Larry and Irene Doyle had six weeks at Pompano Beach in February and March. Their son Kevin '40 is now general manager sales, Canada for Crown Cork and Seal Corporation.

The doughty Charlie Cressy passed away in New York on April 9. He had an incredible siege over the years, but he was game to the end. Our sympathy goes out to his family. As Charlie would have wished it Burt Lowe is preparing our In Memoriam notice for this or a later issue of the ALUMNI MAGAZINE.

Now we have learned only that CharlieDudley has also passed away — at Salem, Mass., on April 23. An In Memoriam notice will follow as soon as the needed information reaches the Secretary.

It was the Wass family that Esky was reported last month to have visited at San Clemente. Please excuse.

Herb Kimball is now making his home with his oldest daughter, Mrs. Dorothy Hart at 2635 North Brookfield Road, Brookfield, Wis. 53005. Those of us who met Dorothy at the Gowards' picnic last summer will know what a happy arrangement this is.

This June Jim and Mary Colton are staging a picnic for the Eastern Massachusetts group at their camp on Lake Chaugogagog-manchaugagogchabunagungamog. All you good Indians will know where that is.

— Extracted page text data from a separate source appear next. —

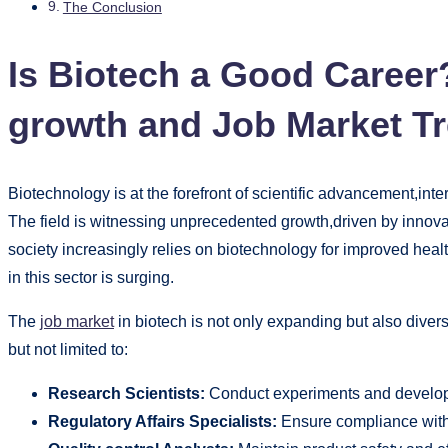
The Conclusion
Is Biotech a Good Career
growth and Job Market T
Biotechnology is at the forefront of scientific advancement,int
The field is witnessing unprecedented growth,driven by innov
society increasingly relies on biotechnology for improved heal
in this sector is surging.
The
job market
in biotech is not only expanding but also divers
but not limited to:
Research Scientists:
Conduct experiments and develop
Regulatory Affairs Specialists:
Ensure compliance with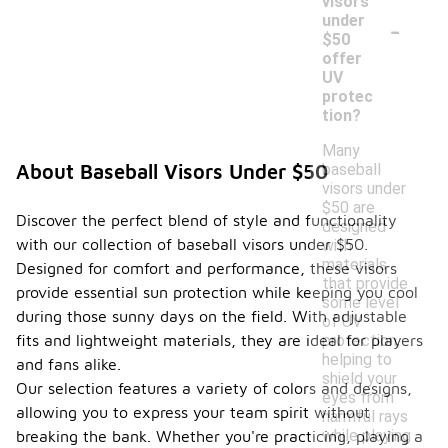
visors
-
under
$50
offer
UV
protec
tion?
Many
baseball
About Baseball Visors Under $50
visors under
$50 are
Discover the perfect blend of style and functionality
designed
with our collection of baseball visors under $50.
with
materials
Designed for comfort and performance, these visors
that provide
provide essential sun protection while keeping you cool
some level
during those sunny days on the field. With adjustable
of UV
protection,
fits and lightweight materials, they are ideal for players
helping to
and fans alike.
shield your
Our selection features a variety of colors and designs,
eyes from
allowing you to express your team spirit without
harmful rays
while playing
breaking the bank. Whether you're practicing, playing a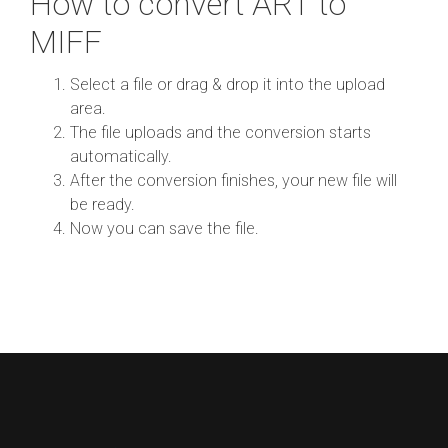
How to convert ART to
MIFF
Select a file or drag & drop it into the upload
area.
The file uploads and the conversion starts
automatically.
After the conversion finishes, your new file will
be ready.
Now you can save the file.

Larry Stephans '70 brought the message from Hanover to a Boston dinner meeting that Parker Hayden, Chet Woolworth and Roger Evans were fortunate to share at Boston on April 29.... The next evening, Parker and I drove out to Belmont to see May Tucker. When recent removal of the old organ in the All Saints Church which she and Ken attended for over forty years revealed an old window, May secured the opening for a stained glass memorial to Ken. It appropriately will feature a lyre and scroll, and a small Dartmouth seal in the lower left corner.... Now in gorgeous spring weather, with Jim Colton for company, we have driven up through the greening Vermont and New Hampshire countryside to join Charlie Brundage, John Stearns and George Dock for the annual meetings of class officers here at Hanover. Again, our big window looks out on the campus. Remember, you all can be here in June 1971.